The pRSFduet-metF-folA, pETDuet-ftfL-mtdA-fchA plasmid was transformed into E. coli BL21(DE3) to evaluate the co-expression of the ftfL, mtdA, and fchA genes. Protein expression was induced using IPTG and analysed via SDS-PAGE and Western Blot techniques. The SDS-PAGE results displayed distinct bands corresponding to the FtfL, MtdA, and FchA proteins, particularly under induction at 37°C. Western Blot analysis confirmed the successful expression of all three proteins, demonstrating effective co-expression.
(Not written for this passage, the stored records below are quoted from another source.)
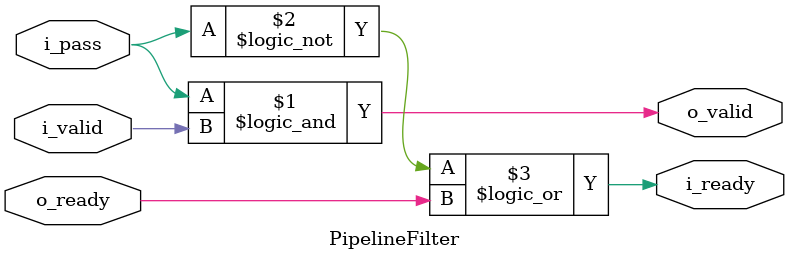
<source format=sv>
module PipelineFilter (
    input i_valid,
    output logic i_ready,
    input i_pass,
    output logic o_valid,
    input o_ready
);

assign o_valid = i_pass && i_valid;
// consume input when the input is not valid to pass to output
assign i_ready = !i_pass || o_ready;

endmodule

</source>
Figure 5: Expression of metF, folA, mtdA, fchA, and ftfL Proteins in BL21(DE3) Analyzed by SDS-PAGE (up) and Western Blot (down)
A one-step growth curve was generated to compare the growth rates of the different strains. The control strain, BL21, initially entered a rapid growth phase, transitioning into the stationary phase after approximately 10 hours. In contrast, the strains pRSF-metF-folA, pET-ftfL-mtdA-fchA, and Strain A (which contains both the pRSF and pET plasmids) exhibited slower initial growth rates compared to the control strain. Strain A continued growth even at the 12-hour mark, indicating a prolonged exponential growth phase. This suggests that Strain A may have a higher potential for sustained growth, likely due to the combined effects of both plasmids, which enhance L-5-MTHF production and lead to a more robust metabolic capacity under the given conditions.
Figure 6: One-Step Growth Curve for BL21, pRSF-metF-folA, pET-ftfL-mtdA-fchA, and Strain A.